RECORDS FOR THIS EXERCISE »
Content starts

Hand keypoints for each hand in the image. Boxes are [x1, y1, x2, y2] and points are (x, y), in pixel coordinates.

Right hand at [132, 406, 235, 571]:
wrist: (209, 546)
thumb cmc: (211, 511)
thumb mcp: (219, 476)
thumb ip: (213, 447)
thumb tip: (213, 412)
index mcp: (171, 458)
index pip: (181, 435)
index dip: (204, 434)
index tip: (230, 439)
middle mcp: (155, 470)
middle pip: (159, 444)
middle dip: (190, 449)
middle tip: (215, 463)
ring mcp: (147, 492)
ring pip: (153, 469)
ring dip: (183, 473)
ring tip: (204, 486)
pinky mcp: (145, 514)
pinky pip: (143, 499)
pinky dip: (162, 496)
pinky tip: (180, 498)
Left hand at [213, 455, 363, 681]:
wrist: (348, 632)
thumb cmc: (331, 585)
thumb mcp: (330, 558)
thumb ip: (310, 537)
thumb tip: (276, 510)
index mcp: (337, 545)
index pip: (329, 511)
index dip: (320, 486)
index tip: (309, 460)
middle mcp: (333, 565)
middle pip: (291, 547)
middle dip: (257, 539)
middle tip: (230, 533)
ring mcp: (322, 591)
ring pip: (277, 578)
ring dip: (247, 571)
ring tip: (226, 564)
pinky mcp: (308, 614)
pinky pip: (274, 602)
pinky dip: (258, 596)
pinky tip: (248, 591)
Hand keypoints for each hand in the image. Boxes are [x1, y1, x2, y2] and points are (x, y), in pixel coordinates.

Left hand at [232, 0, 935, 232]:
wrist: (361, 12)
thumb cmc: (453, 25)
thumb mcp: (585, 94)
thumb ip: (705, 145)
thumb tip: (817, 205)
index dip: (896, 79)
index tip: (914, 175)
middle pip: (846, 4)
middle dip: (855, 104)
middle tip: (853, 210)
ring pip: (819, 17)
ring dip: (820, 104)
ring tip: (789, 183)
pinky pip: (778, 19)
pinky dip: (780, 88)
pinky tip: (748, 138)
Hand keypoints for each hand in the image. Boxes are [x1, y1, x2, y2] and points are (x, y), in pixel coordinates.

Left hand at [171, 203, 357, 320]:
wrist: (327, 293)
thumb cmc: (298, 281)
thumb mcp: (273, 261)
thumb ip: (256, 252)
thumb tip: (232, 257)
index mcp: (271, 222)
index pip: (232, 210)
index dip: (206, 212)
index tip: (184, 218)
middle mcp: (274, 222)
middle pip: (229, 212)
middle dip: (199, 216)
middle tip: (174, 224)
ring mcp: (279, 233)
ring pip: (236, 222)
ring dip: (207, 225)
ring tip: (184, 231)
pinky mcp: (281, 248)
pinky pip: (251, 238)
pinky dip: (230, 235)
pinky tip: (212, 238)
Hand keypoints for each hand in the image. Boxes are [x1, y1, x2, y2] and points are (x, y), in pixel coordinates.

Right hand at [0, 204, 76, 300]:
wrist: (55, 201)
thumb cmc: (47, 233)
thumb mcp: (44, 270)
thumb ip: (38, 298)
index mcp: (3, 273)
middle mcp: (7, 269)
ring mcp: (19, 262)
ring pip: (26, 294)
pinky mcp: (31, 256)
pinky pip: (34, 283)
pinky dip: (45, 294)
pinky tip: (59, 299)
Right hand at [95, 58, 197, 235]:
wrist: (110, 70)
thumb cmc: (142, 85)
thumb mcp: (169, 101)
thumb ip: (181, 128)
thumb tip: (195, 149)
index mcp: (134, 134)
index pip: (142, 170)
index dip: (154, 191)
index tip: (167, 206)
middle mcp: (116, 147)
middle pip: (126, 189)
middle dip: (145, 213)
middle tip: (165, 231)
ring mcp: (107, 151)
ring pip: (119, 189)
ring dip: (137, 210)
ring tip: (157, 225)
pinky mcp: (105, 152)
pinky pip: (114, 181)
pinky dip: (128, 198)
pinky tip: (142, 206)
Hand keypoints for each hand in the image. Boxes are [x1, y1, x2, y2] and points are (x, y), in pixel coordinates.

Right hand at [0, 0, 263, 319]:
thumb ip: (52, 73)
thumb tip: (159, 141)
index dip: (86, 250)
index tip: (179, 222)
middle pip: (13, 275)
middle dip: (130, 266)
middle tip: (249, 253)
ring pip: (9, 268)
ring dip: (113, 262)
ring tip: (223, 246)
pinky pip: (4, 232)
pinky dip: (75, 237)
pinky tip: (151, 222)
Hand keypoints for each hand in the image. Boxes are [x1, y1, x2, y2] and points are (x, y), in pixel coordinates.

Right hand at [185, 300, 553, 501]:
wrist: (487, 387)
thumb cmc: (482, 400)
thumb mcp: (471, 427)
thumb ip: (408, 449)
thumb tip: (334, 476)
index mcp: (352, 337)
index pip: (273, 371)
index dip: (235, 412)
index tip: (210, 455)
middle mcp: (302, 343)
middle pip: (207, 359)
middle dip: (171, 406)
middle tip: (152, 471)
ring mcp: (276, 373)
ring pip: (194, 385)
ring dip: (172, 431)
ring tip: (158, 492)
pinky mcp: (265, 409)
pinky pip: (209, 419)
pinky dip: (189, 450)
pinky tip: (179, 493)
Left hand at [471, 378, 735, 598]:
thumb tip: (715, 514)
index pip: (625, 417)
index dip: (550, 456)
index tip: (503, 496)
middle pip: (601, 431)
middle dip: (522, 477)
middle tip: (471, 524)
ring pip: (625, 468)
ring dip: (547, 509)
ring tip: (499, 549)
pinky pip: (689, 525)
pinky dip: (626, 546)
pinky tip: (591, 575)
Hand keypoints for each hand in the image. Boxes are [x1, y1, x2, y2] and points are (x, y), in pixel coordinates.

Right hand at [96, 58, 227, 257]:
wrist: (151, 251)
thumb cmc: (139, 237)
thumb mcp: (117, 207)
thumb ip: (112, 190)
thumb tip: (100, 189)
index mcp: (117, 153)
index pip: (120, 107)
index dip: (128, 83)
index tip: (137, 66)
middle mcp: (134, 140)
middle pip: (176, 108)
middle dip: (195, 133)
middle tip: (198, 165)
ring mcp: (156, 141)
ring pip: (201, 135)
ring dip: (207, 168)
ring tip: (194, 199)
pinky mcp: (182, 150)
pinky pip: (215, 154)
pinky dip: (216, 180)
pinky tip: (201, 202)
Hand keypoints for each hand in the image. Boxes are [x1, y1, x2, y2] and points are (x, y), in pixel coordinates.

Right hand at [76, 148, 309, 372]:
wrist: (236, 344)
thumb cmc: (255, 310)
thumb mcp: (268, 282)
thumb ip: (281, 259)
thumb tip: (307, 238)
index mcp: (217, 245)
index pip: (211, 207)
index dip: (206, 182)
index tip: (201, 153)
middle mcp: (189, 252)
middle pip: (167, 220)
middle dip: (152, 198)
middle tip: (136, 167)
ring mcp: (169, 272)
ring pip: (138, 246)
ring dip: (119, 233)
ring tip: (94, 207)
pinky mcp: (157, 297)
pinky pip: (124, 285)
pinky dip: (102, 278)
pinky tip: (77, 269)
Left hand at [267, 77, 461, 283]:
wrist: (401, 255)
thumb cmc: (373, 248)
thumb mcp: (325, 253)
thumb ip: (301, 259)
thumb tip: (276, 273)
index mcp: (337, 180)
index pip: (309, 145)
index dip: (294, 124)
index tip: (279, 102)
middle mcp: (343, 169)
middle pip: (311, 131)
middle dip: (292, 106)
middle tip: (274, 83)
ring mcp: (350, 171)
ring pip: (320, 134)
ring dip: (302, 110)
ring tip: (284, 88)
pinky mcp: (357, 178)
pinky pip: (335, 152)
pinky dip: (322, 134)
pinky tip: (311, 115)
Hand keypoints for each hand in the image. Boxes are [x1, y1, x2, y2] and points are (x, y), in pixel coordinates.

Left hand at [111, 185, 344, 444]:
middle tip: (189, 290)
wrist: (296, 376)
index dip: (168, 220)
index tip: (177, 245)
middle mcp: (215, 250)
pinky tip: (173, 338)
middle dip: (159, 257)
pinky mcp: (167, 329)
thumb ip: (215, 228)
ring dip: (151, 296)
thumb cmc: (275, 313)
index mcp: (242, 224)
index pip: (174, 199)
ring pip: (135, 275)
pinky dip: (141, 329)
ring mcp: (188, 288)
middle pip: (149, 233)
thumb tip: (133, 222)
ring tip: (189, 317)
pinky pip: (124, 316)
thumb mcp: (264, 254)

Content ends

In the listing above, find the line holding "index dip: (550, 456)" and the line holding "middle pip: (176, 108)", then output those two lines and every line between them exactly.

FINISHED TASK »
index dip: (550, 456)
index tip: (503, 496)
middle pip: (601, 431)
middle dip: (522, 477)
middle tip: (471, 524)
ring pip: (625, 468)
ring dip: (547, 509)
ring tip: (499, 549)
pinky pip: (689, 525)
pinky dip: (626, 546)
pinky tip: (591, 575)
Hand keypoints for each hand in the image. Boxes are [x1, y1, x2, y2] and points are (x, y), in pixel coordinates.

Right hand at [96, 58, 227, 257]:
wrist: (151, 251)
thumb cmc: (139, 237)
thumb mcp: (117, 207)
thumb ip: (112, 190)
thumb tip: (100, 189)
index mcp: (117, 153)
index pip: (120, 107)
index dip: (128, 83)
index tip: (137, 66)
middle mcp: (134, 140)
middle pip: (176, 108)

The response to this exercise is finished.